Another potential weak point is unowned references: if used incorrectly, an unowned reference can become a dangling pointer (pointing to memory after the object is freed) - accessing it triggers a runtime crash. While this crash isn’t exploitable for code execution (because Swift runtime will trap when it detects an unowned access to a deallocated object), it could be used in a denial-of-service sense if an attacker can consistently cause a code path that uses a now-freed unowned reference (this is a fairly contrived scenario, but possible if logic assumes object lifetimes that an attacker manages to break). In practice, these are edge cases; Swift’s memory model largely forces you into safe patterns, and where you step out (unowned, unsafe pointers), it’s usually deliberate and audited in critical software.

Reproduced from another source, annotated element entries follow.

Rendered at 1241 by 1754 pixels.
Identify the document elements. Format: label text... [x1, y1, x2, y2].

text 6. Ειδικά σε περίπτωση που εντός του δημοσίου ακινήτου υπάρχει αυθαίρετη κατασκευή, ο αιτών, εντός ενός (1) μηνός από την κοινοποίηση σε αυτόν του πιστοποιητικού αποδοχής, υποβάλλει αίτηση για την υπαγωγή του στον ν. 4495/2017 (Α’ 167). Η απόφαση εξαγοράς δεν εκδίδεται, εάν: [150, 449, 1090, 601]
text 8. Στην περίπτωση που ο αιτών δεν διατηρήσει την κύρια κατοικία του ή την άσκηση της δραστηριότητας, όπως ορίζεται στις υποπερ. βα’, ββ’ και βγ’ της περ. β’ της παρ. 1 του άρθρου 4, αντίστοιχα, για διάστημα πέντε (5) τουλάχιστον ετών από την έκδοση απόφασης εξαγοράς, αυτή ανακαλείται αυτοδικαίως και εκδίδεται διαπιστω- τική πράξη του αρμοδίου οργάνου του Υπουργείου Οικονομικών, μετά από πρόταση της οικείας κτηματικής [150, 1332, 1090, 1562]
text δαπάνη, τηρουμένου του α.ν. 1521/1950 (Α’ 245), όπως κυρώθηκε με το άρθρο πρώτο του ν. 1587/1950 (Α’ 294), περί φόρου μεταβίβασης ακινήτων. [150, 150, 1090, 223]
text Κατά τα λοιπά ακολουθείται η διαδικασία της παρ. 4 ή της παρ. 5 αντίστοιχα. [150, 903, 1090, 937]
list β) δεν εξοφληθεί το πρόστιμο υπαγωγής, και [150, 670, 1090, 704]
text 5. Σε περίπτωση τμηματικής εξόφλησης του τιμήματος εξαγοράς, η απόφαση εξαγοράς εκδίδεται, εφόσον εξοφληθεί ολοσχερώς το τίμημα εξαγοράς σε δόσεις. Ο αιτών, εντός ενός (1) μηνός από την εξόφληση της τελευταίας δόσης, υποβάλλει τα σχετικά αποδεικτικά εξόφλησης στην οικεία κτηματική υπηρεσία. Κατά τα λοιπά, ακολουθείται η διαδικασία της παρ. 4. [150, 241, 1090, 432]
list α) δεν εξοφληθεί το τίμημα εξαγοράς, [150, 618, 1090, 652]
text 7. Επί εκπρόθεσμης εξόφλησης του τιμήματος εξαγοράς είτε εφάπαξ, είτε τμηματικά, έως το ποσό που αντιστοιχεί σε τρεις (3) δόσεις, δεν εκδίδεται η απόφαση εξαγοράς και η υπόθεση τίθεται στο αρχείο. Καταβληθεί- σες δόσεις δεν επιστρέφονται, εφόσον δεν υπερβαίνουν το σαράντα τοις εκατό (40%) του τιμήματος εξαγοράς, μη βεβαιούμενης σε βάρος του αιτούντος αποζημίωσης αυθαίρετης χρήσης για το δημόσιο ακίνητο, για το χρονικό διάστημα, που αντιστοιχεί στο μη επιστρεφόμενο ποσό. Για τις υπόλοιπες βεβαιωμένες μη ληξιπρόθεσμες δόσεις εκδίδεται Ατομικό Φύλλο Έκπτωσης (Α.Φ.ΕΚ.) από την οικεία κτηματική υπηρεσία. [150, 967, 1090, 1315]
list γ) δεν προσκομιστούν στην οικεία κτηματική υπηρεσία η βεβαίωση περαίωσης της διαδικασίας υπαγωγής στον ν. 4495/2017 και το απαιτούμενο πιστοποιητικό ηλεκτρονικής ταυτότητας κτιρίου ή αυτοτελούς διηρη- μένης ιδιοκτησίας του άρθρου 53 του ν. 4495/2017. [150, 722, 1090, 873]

In summary, Swift security from 2023-2025 is characterized by logic and data-validation issues rather than memory safety issues. Swift’s design prevents the many dangerous bugs (buffer overflows, arbitrary code execution through memory corruption). Apple’s security teams have noted that the majority of serious vulnerabilities (on platforms like iOS/macOS) stem from memory-unsafe code (Objective-C, C, C++), not from Swift.

By using Swift, many of those avenues are closed; attackers don’t easily find use-after-free or overflow bugs to exploit in pure Swift code. However, Swift apps and frameworks are still susceptible to higher-level vulnerabilities: injection attacks (if inputs aren’t sanitized), denial-of-service through uncaught exceptions or infinite loops, logic mistakes in authentication or authorization, etc. The Swift community and Apple have been actively addressing these: for instance, Swift’s recent concurrency update (Swift 6’s data race checks) will help prevent a whole class of threading bugs that could have security implications (like race-condition related state confusion). And the ecosystem quickly patches identified issues (the Vapor and SwiftNIO vulnerabilities were publicly disclosed and fixed in updates). No major “Swift language” zero-day has hit macOS to date (3 July 2025), and it’s telling that even the HTTP/2 DoS issues in SwiftNIO were crashes in safe code (triggered by logical assertions). Of course, we must be vigilant; using Swift does not automatically make an app immune to all vulnerabilities, especially if one includes unsafe code or integrates C libraries. But overall, Swift’s memory management and safety features have raised the baseline security of macOS applications. The focus of exploits should tend to be higher-level logic flaws in Swift apps and attacking the remaining C/C++ components of the system.